## [ABOUT THIS TASK]
Retype the records below from their first line through the line holding "G04 Gerber Fmt", including both ends and no pictures.

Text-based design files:
"""
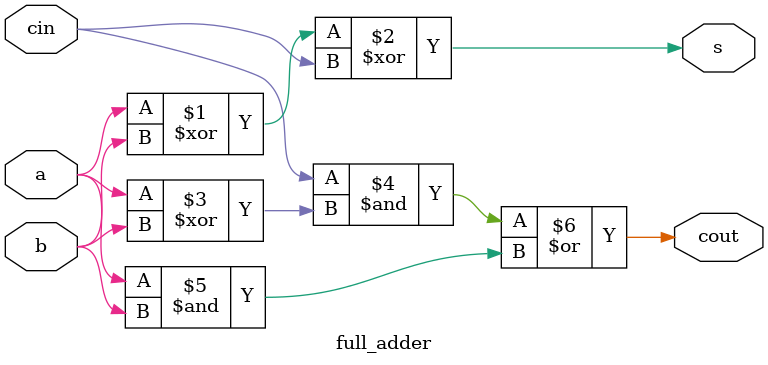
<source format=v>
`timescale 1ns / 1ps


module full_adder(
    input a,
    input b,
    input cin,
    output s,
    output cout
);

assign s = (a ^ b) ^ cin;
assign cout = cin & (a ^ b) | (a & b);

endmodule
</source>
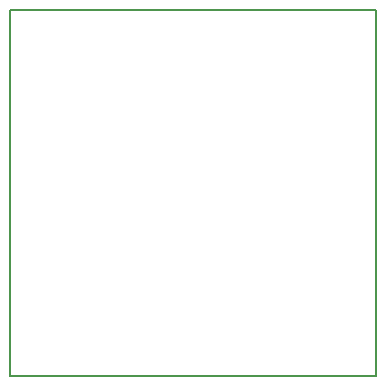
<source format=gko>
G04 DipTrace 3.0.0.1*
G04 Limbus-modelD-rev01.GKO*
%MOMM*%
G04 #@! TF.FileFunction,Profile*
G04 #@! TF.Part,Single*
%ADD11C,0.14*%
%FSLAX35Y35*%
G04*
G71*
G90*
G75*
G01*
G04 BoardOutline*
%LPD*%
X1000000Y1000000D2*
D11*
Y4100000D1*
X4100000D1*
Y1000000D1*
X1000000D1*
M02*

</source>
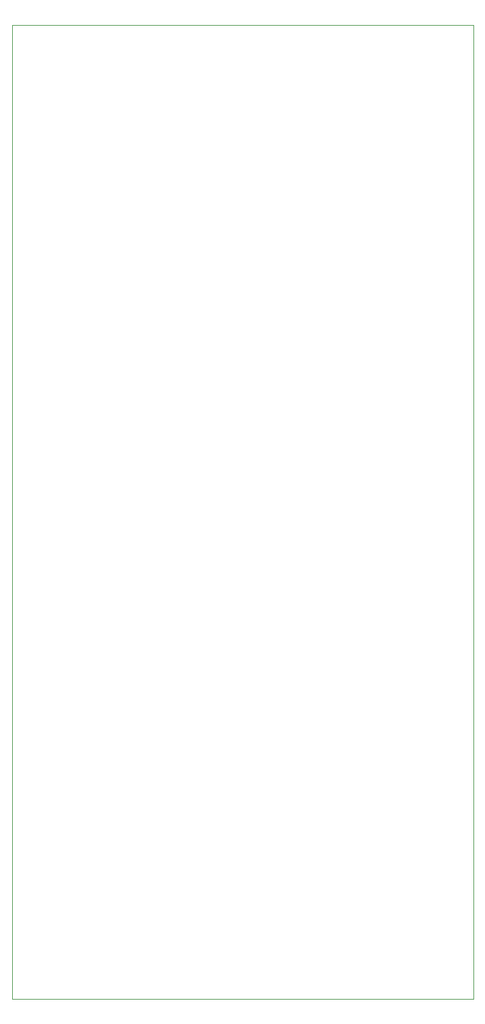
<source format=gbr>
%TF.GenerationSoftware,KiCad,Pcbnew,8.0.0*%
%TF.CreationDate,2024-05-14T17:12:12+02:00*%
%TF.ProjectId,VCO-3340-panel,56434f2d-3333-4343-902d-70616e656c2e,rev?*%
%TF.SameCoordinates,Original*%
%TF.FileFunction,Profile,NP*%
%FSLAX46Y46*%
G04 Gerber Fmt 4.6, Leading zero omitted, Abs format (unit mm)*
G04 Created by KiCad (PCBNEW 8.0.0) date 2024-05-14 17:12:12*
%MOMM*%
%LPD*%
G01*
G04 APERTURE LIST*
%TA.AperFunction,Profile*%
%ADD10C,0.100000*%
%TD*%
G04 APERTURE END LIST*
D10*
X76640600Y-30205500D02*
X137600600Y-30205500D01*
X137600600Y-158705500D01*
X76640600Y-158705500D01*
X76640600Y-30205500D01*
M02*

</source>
"""
## [RESULT]
<source format=v>
`timescale 1ns / 1ps


module full_adder(
    input a,
    input b,
    input cin,
    output s,
    output cout
);

assign s = (a ^ b) ^ cin;
assign cout = cin & (a ^ b) | (a & b);

endmodule
</source>
<source format=gko>
G04 DipTrace 3.0.0.1*
G04 Limbus-modelD-rev01.GKO*
%MOMM*%
G04 #@! TF.FileFunction,Profile*
G04 #@! TF.Part,Single*
%ADD11C,0.14*%
%FSLAX35Y35*%
G04*
G71*
G90*
G75*
G01*
G04 BoardOutline*
%LPD*%
X1000000Y1000000D2*
D11*
Y4100000D1*
X4100000D1*
Y1000000D1*
X1000000D1*
M02*

</source>
<source format=gbr>
%TF.GenerationSoftware,KiCad,Pcbnew,8.0.0*%
%TF.CreationDate,2024-05-14T17:12:12+02:00*%
%TF.ProjectId,VCO-3340-panel,56434f2d-3333-4343-902d-70616e656c2e,rev?*%
%TF.SameCoordinates,Original*%
%TF.FileFunction,Profile,NP*%
%FSLAX46Y46*%
G04 Gerber Fmt 4.6, Leading zero omitted, Abs format (unit mm)*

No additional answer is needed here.